__What to work on__:
Your reply should reproduce the data below without a single alteration, apart from dropping the images.

__Entries taken from a collection__:

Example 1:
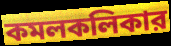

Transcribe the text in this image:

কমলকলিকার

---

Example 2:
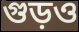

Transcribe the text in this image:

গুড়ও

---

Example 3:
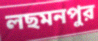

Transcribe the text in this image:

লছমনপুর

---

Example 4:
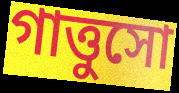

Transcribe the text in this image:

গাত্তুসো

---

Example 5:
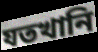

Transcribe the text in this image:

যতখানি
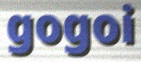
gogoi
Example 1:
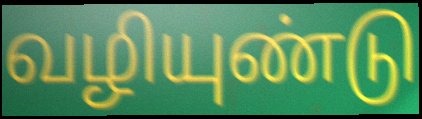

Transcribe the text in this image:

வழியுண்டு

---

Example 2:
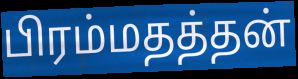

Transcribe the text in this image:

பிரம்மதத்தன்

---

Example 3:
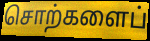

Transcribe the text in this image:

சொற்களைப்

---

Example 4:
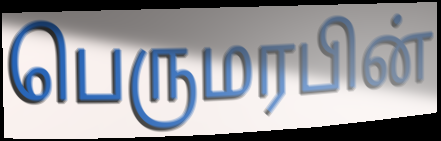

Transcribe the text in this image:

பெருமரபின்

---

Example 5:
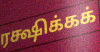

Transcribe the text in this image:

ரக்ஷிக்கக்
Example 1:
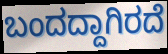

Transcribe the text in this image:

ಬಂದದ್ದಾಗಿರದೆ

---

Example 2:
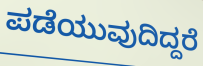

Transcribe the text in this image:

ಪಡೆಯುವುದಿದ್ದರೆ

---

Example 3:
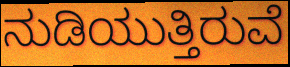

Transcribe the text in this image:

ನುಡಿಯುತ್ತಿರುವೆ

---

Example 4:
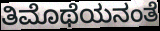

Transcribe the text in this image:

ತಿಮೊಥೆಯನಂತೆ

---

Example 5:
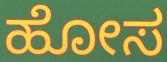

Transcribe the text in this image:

__Exercise result__:
Example 1:

Transcribe the text in this image:

কমলকলিকার

---

Example 2:

Transcribe the text in this image:

গুড়ও

---

Example 3:

Transcribe the text in this image:

লছমনপুর

---

Example 4:

Transcribe the text in this image:

গাত্তুসো

---

Example 5:

Transcribe the text in this image:

যতখানি
gogoi
Example 1:

Transcribe the text in this image:

வழியுண்டு

---

Example 2:

Transcribe the text in this image:

பிரம்மதத்தன்

---

Example 3:

Transcribe the text in this image:

சொற்களைப்

---

Example 4:

Transcribe the text in this image:

பெருமரபின்

---

Example 5:

Transcribe the text in this image:

ரக்ஷிக்கக்
Example 1:

Transcribe the text in this image:

ಬಂದದ್ದಾಗಿರದೆ

---

Example 2:

Transcribe the text in this image:

ಪಡೆಯುವುದಿದ್ದರೆ

---

Example 3:

Transcribe the text in this image:

ನುಡಿಯುತ್ತಿರುವೆ

---

Example 4:

Transcribe the text in this image:

ತಿಮೊಥೆಯನಂತೆ

---

Example 5:

Transcribe the text in this image:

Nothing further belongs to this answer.